Thanks to the efforts of many men and women, the Chernobyl disaster remained limited to one patch of the globe. Only those who entered the area were affected (though the smoke greatly extended its reach). The virus is different, having found its way into just about every country by this point.

The two disasters are different in another way: Nuclear power plants are complicated. HBO's dramatization does a good job, at the end, of explaining exactly what went wrong to lead to the explosion. The mistakes were all too familiar, all too human. There was nobody on site who really understood the physics. So they took steps in ignorance that led inexorably to catastrophe.

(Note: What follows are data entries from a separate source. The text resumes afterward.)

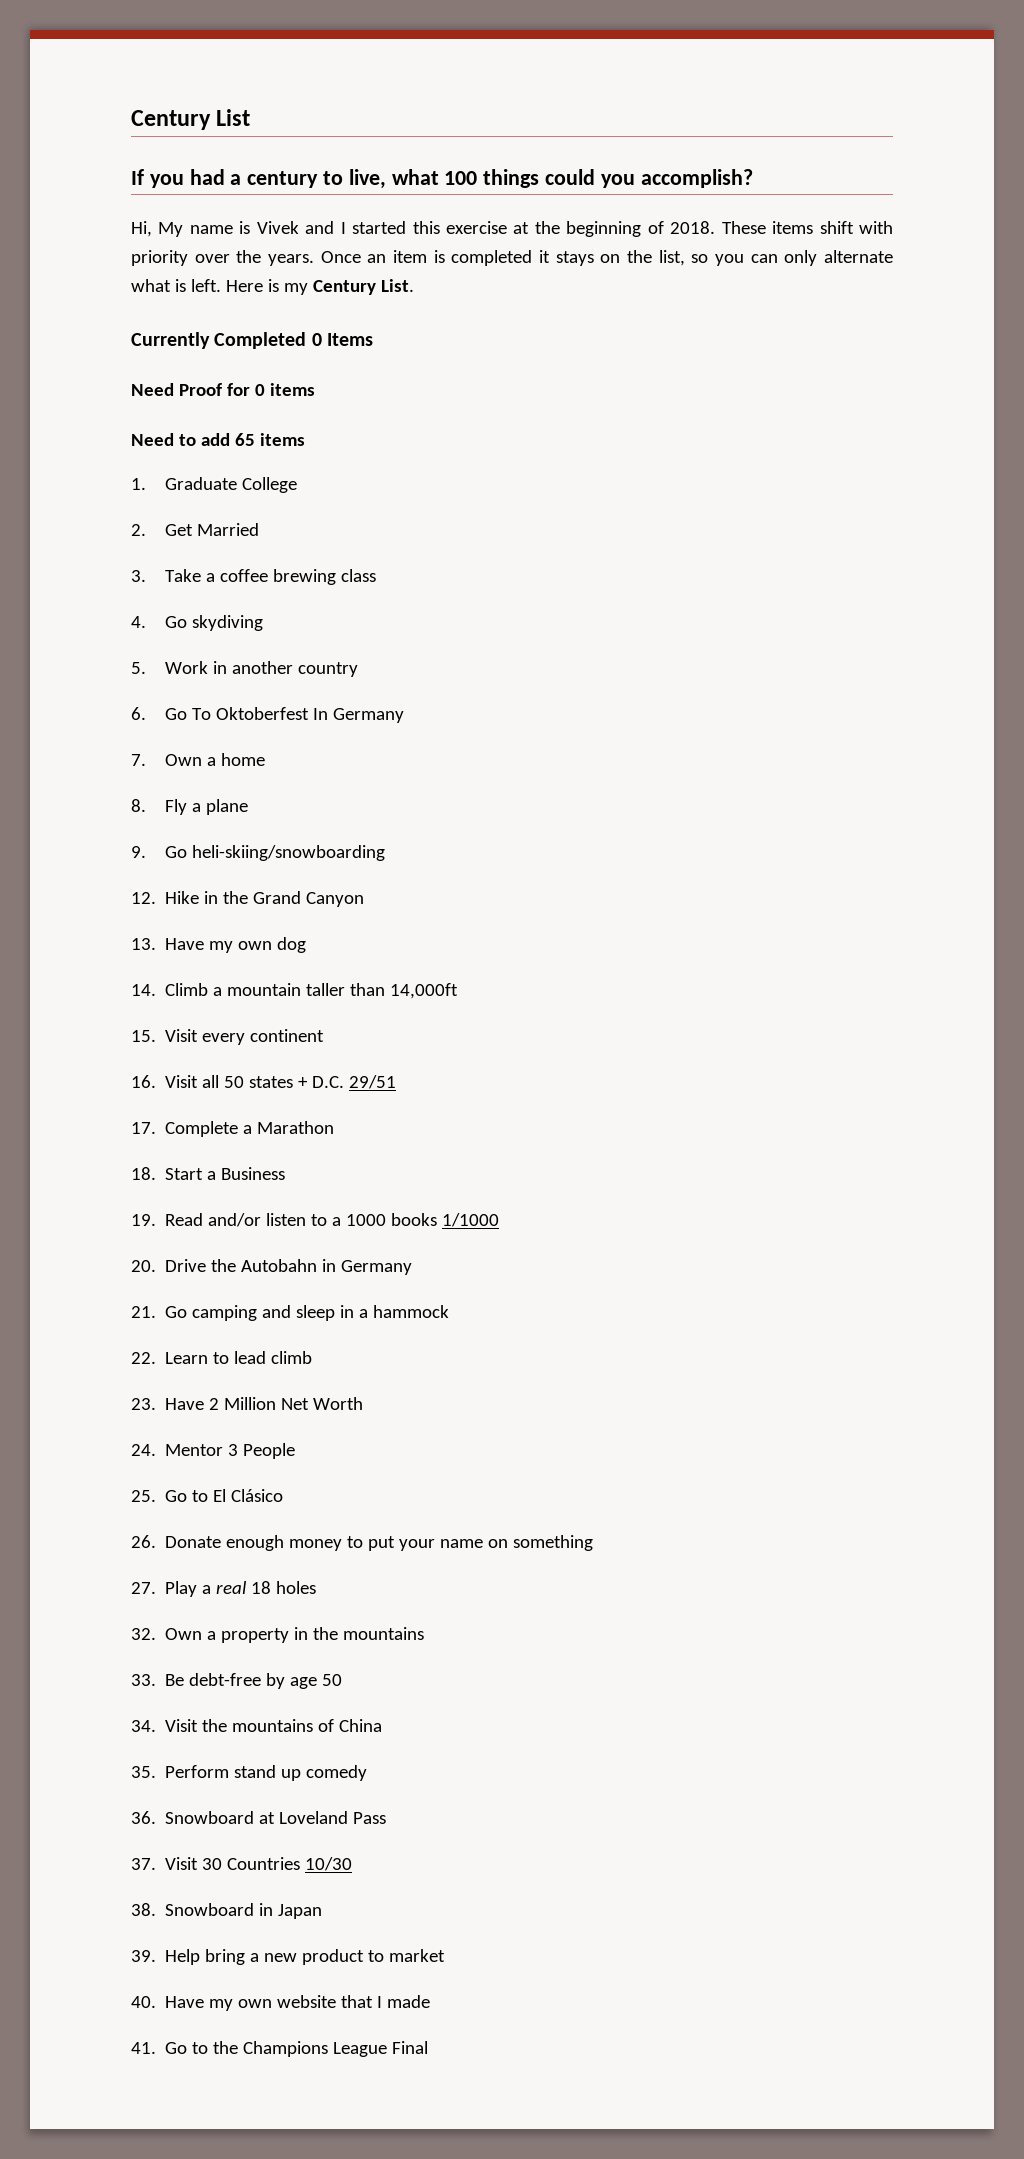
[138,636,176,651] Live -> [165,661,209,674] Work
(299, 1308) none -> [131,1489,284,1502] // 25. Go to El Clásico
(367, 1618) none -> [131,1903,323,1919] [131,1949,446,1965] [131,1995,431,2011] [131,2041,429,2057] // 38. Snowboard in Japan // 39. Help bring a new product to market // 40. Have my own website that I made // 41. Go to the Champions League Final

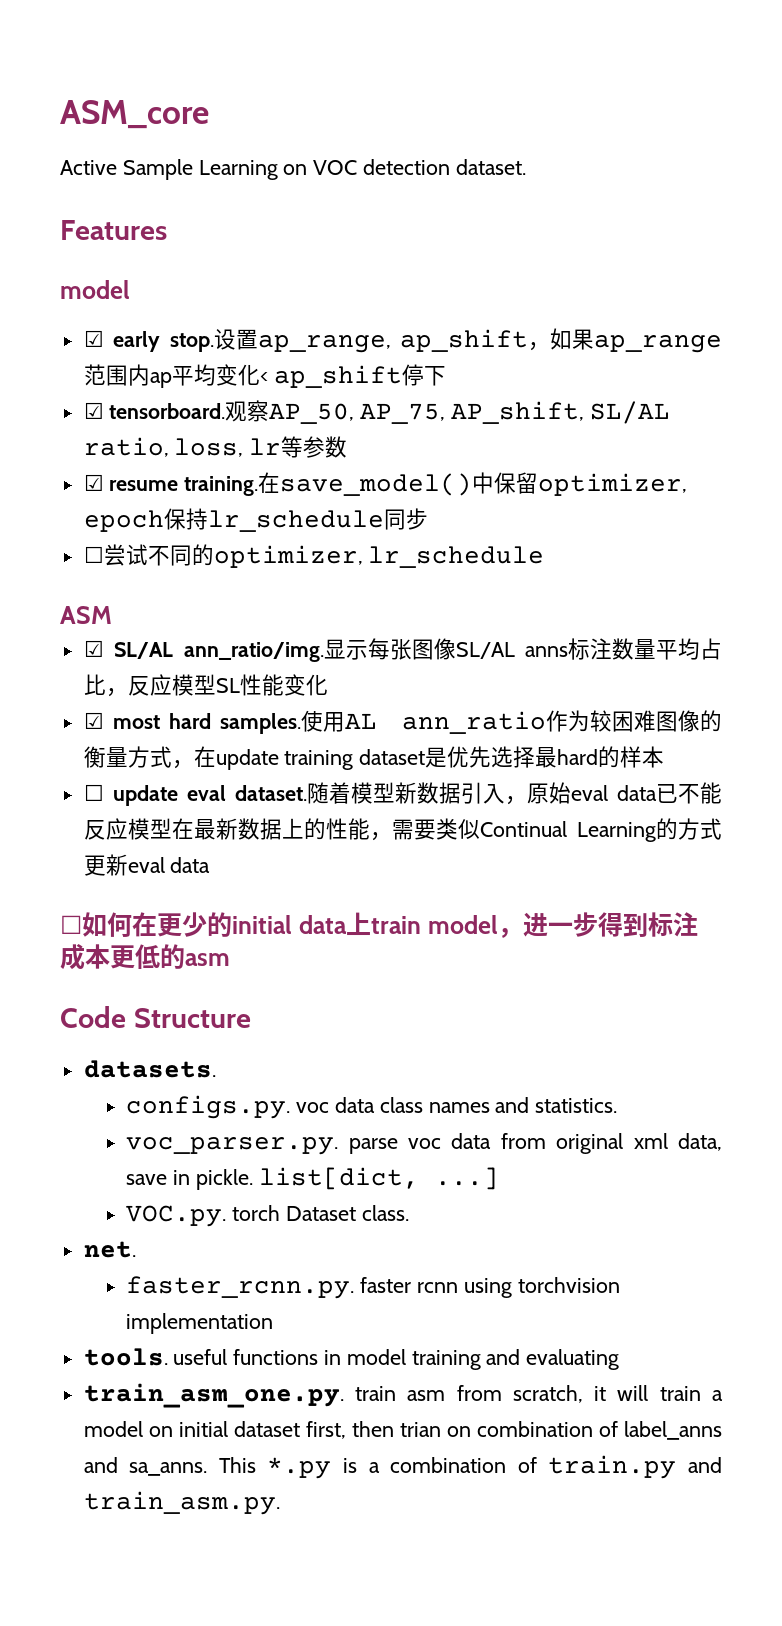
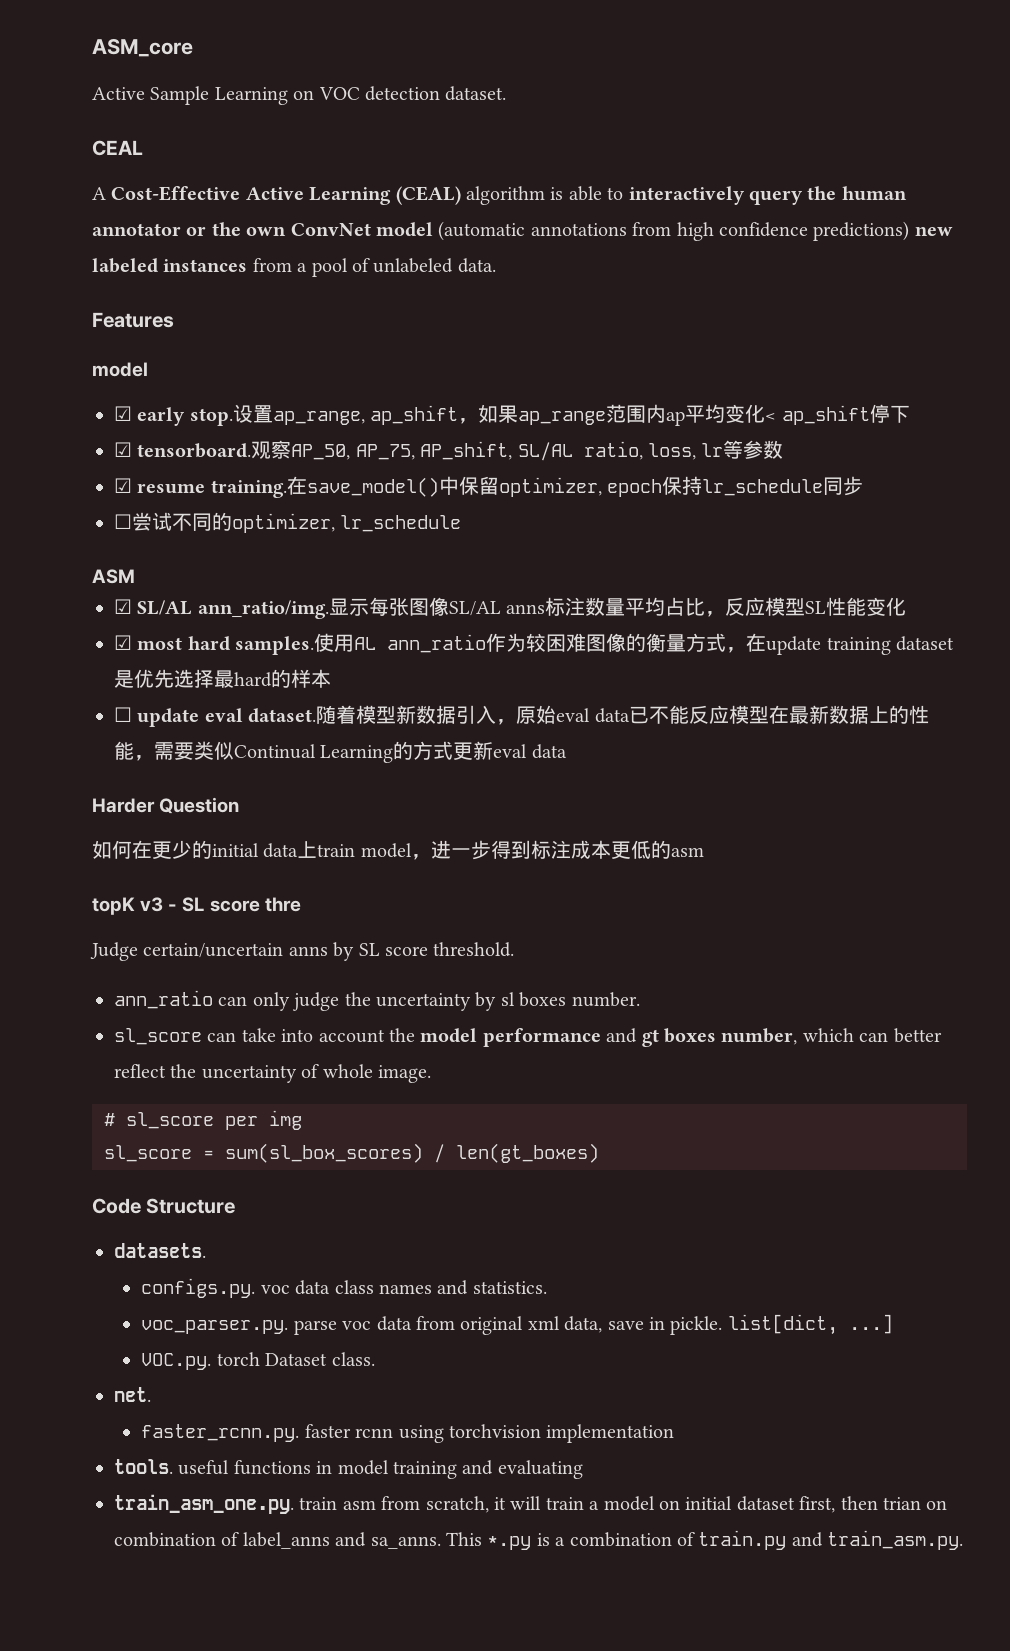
(526, 167) none -> [92,140,143,156] [92,186,907,205] [92,221,953,241] [92,258,496,277] // CEAL // A Cost-Effective Active Learning (CEAL) algorithm is able to interactively query the human annotator or the own ConvNet model (automatic annotations from high confidence predictions) new labeled instances from a pool of unlabeled data.
[60,915,82,934] ☐ -> [92,797,240,814] Harder Question //
(230, 959) none -> [92,897,301,915] [90,942,515,961] [114,990,640,1011] [114,1028,942,1047] [114,1064,431,1083] [104,1110,302,1130] [104,1143,599,1163] // topK v3 - SL score thre // Judge certain/uncertain anns by SL score threshold. // ann_ratio can only judge the uncertainty by sl boxes number. // sl_score can take into account the model performance and gt boxes number, which can better reflect the uncertainty of whole image. // # sl_score per img // sl_score = sum(sl_box_scores) / len(gt_boxes)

Covid-19 is a virus. We're all familiar with viruses. This one has some nasty properties, such as its ability to hide out in the body for a week or two before showing itself. But we've seen that before, to a much greater extent, with HIV/AIDS. I grew up during the AIDS crisis, and there are many people around my age who remember the near-panic. We can understand the danger posed by a disease with a long incubation period, even if HIV was different because it couldn't be spread by talking or coughing.

A disaster at a nuclear plant: that's complicated, difficult to fully understand. When dealing with a dangerous virus that doesn't immediately manifest symptoms, the importance of having adequate testing kits should be comparatively obvious. As President, you'd have to be rather stupid not to see that.

What's really heartbreaking about America's handling of Covid-19, in particular, is the wound we've done ourselves thanks to the recent popularity of science denial. The people at Fox News, and InfoWars and similar media outlets, are as much to blame as Donald Trump, because they made it possible for an ignorant conspiracy theorist to take the Oval Office. When his own intelligence agencies began to warn him of the upcoming plague, he blew them off at first. At least with Chernobyl, Gorbachev didn't do that.

In my opinion, there is no bigger threat to the long-term survival of our species than our tendency to deny reality. Speaking of which, HBO has a documentary called After Truth: Disinformation and the Cost of Fake News -- also worth watching, though it won't actually be news to many of you reading this.